-- Start of PROVIDED INFORMATION --

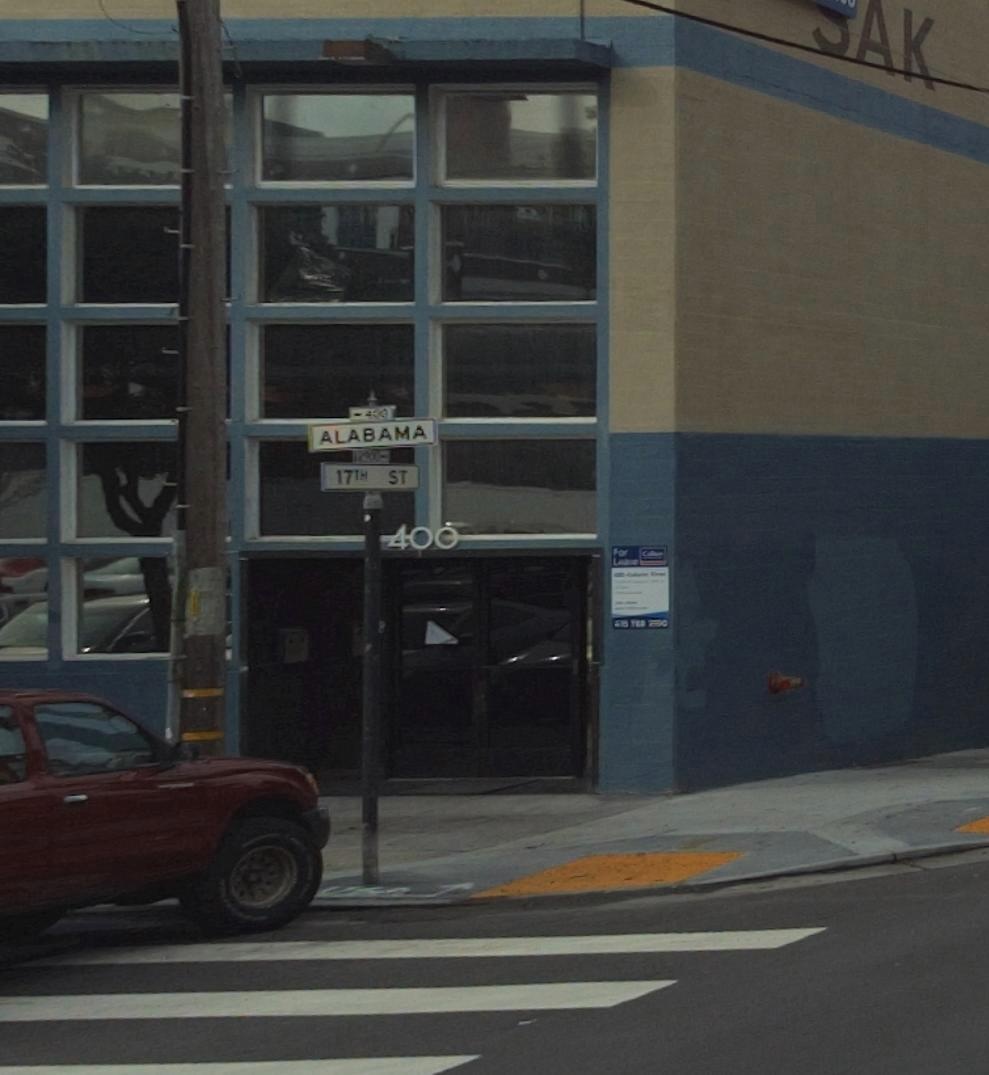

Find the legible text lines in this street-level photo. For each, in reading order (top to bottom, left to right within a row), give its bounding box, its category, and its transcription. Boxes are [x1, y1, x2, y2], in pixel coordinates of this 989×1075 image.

[851, 0, 938, 93] BusinessName: AK
[352, 408, 391, 421] StreetNumberRange: <-400
[317, 423, 431, 446] StreetName: ALABAMA
[334, 468, 411, 486] StreetName: 17TH ST
[382, 520, 460, 551] StreetNumber: 400
[612, 546, 630, 557] None: For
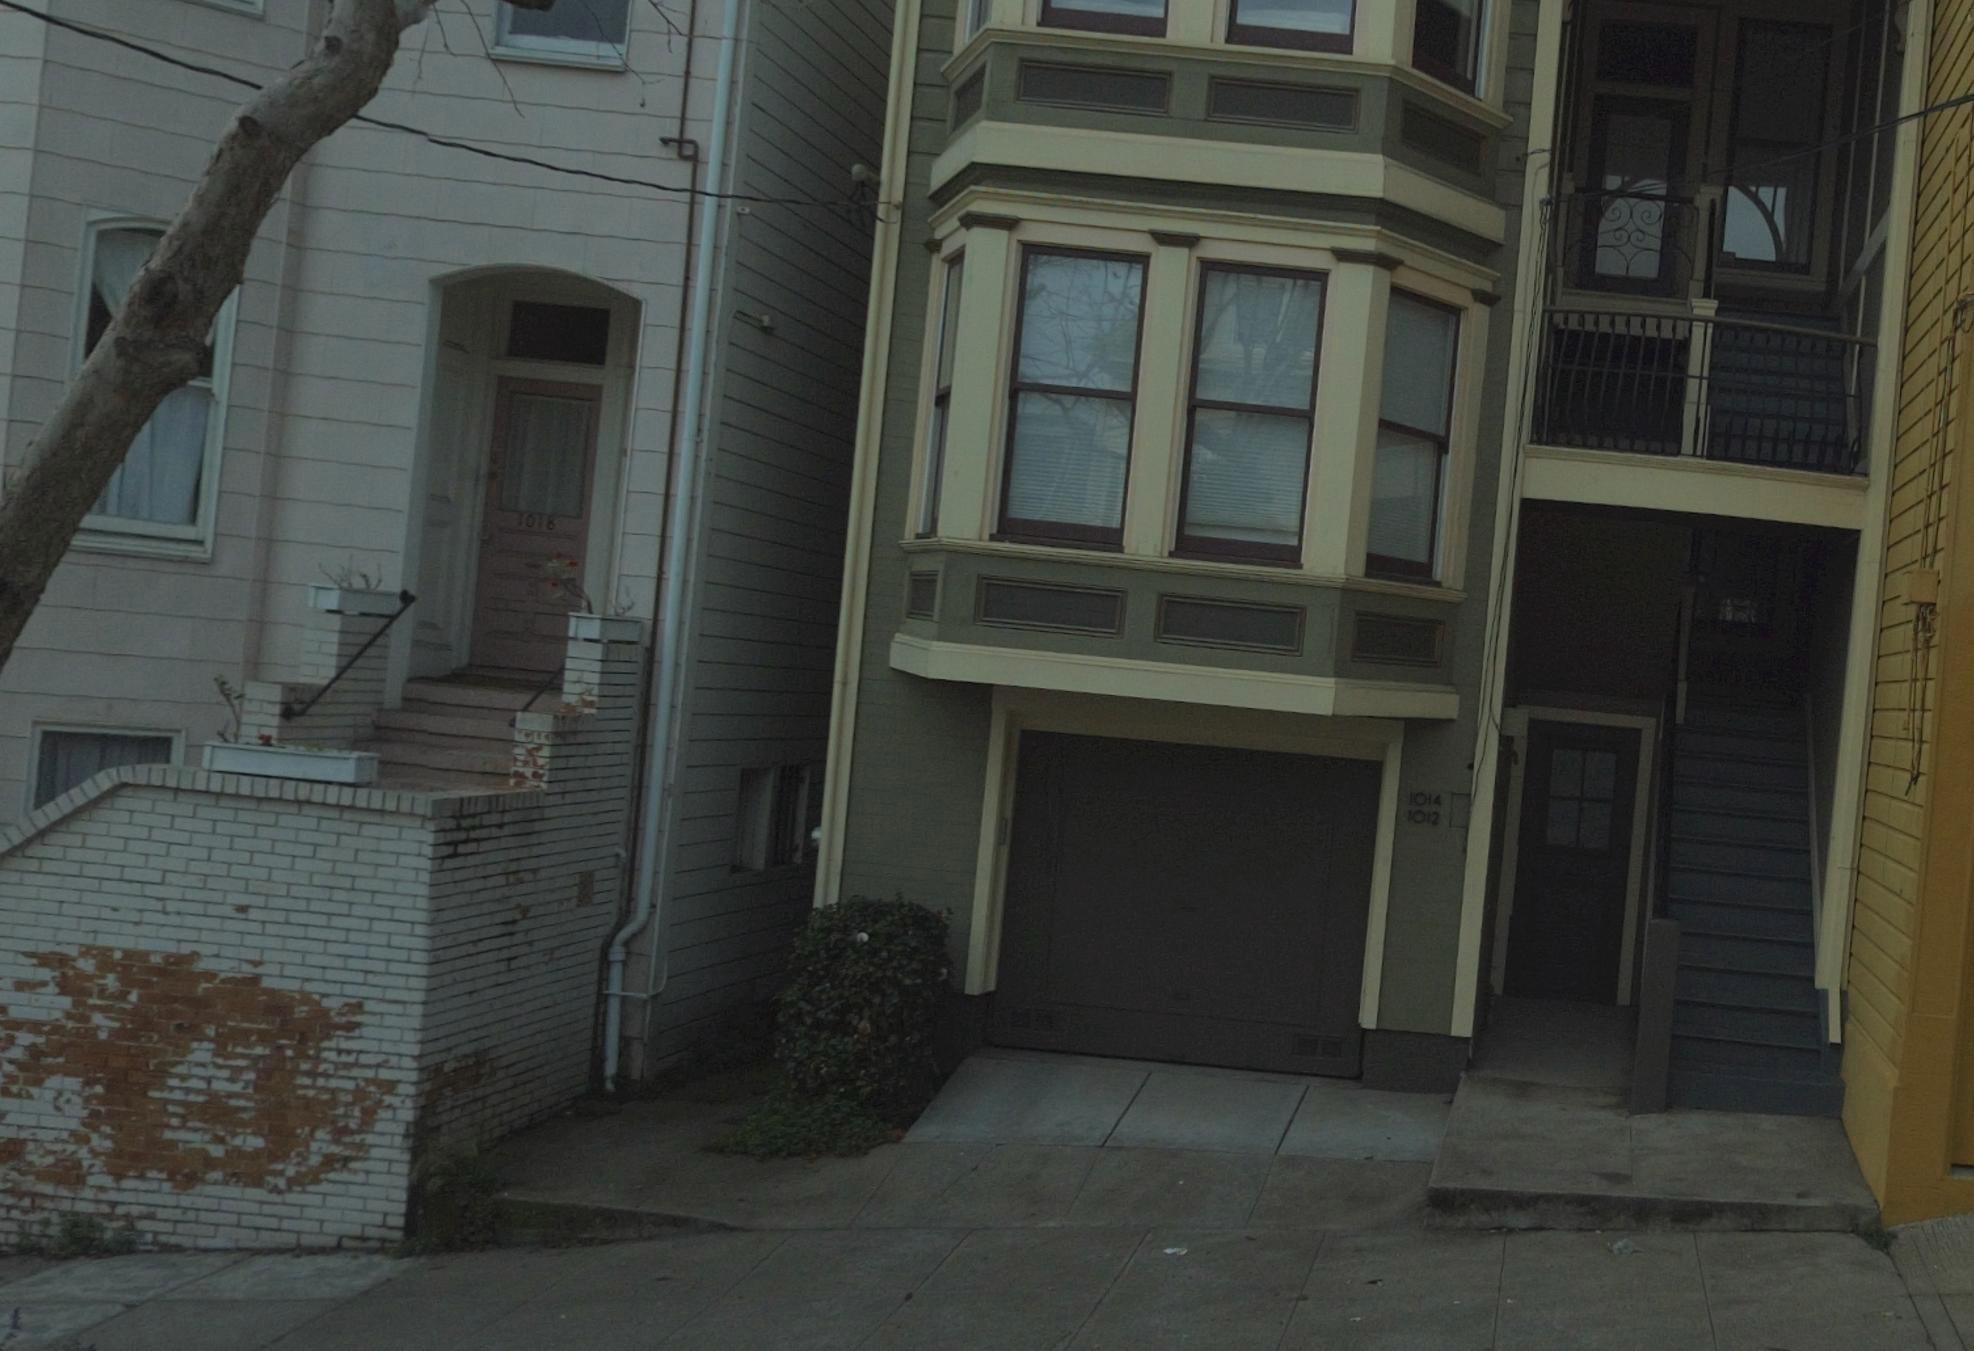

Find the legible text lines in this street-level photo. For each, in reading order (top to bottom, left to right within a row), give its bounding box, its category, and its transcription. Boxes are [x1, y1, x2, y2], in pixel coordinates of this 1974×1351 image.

[516, 512, 559, 532] StreetNumber: 1018
[1407, 790, 1443, 808] StreetNumber: 1014
[1405, 806, 1442, 827] StreetNumber: 1012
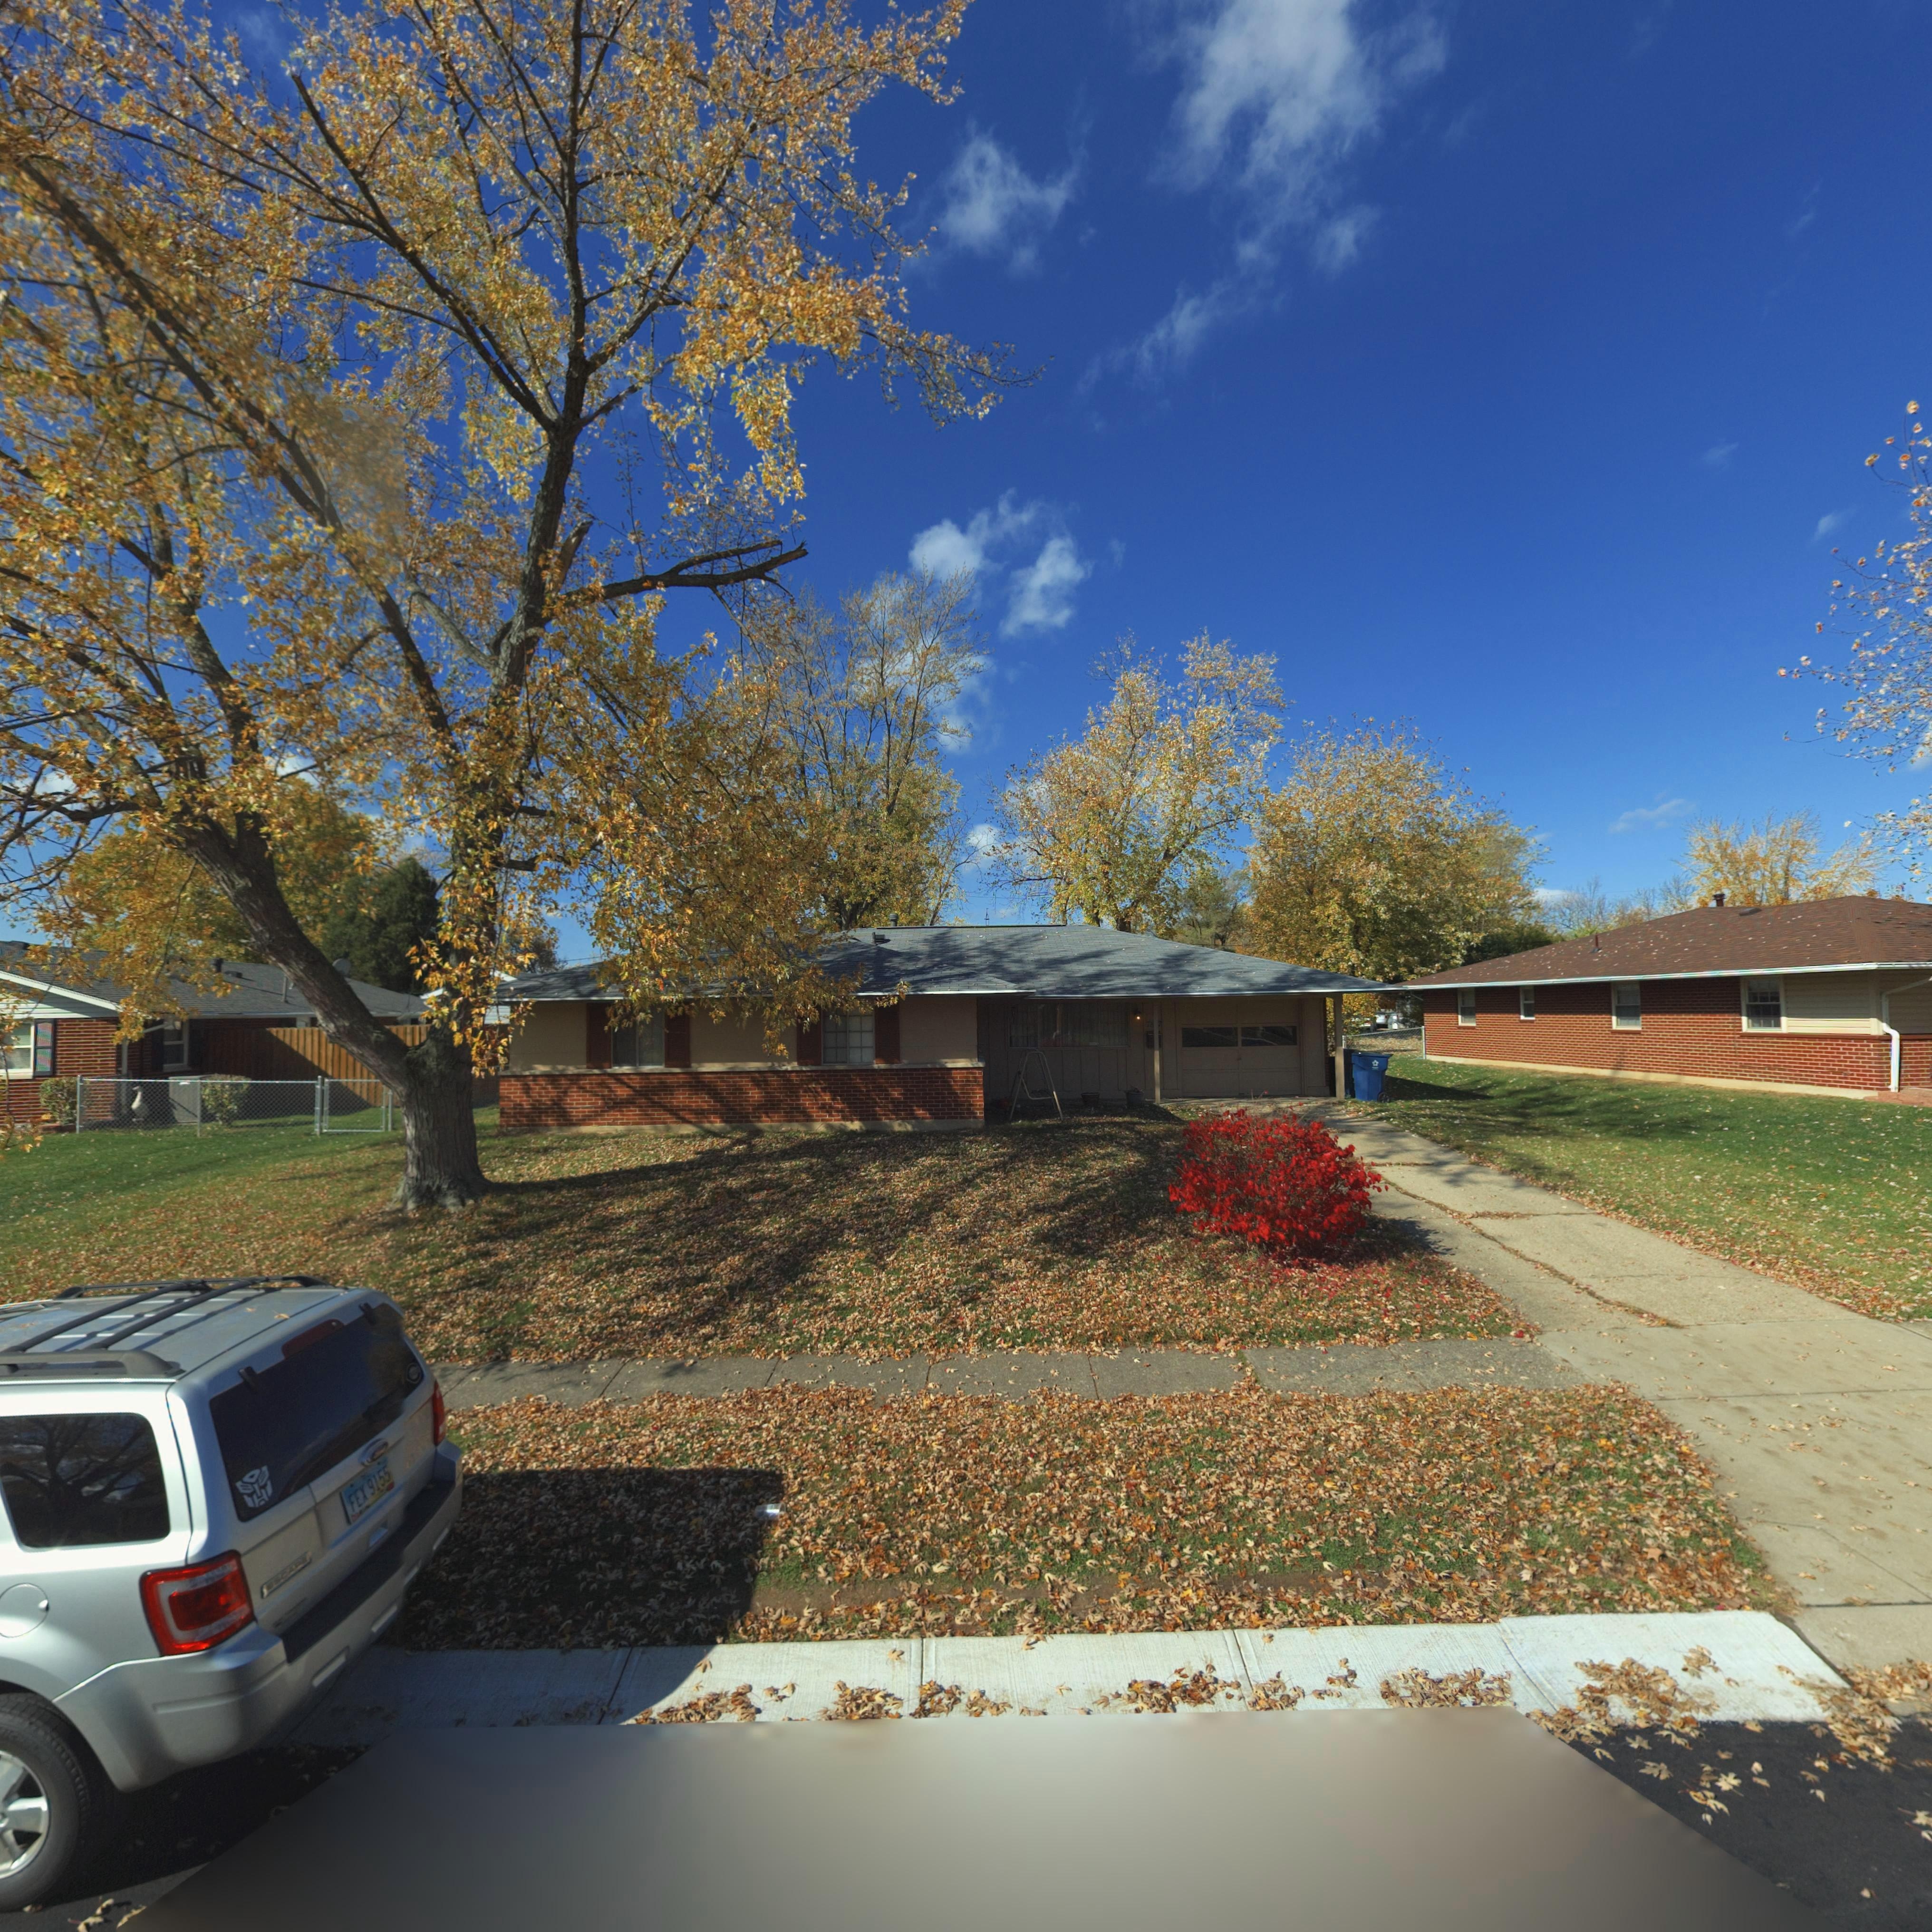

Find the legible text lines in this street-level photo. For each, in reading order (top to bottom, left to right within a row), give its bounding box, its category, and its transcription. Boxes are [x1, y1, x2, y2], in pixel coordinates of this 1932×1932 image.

-- End of PROVIDED INFORMATION --

DESCRIPTION OF THE TASK -
Can you convert the material above into a Markdown table with the columns Row and Text, numbering each line and skipping blank lines? Leave the pictures out of the answer.

PROBLEM SOLUTION -
| Row | Text |
|---|---|
| 1 | Find the legible text lines in this street-level photo. For each, in reading order (top to bottom, left to right within a row), give its bounding box, its category, and its transcription. Boxes are [x1, y1, x2, y2], in pixel coordinates of this 989×1075 image. |
| 2 | [851, 0, 938, 93] BusinessName: AK |
| 3 | [352, 408, 391, 421] StreetNumberRange: <-400 |
| 4 | [317, 423, 431, 446] StreetName: ALABAMA |
| 5 | [334, 468, 411, 486] StreetName: 17TH ST |
| 6 | [382, 520, 460, 551] StreetNumber: 400 |
| 7 | [612, 546, 630, 557] None: For |
| 8 | Find the legible text lines in this street-level photo. For each, in reading order (top to bottom, left to right within a row), give its bounding box, its category, and its transcription. Boxes are [x1, y1, x2, y2], in pixel coordinates of this 1974×1351 image. |
| 9 | [516, 512, 559, 532] StreetNumber: 1018 |
| 10 | [1407, 790, 1443, 808] StreetNumber: 1014 |
| 11 | [1405, 806, 1442, 827] StreetNumber: 1012 |
| 12 | Find the legible text lines in this street-level photo. For each, in reading order (top to bottom, left to right within a row), give its bounding box, its category, and its transcription. Boxes are [x1, y1, x2, y2], in pixel coordinates of this 1932×1932 image. |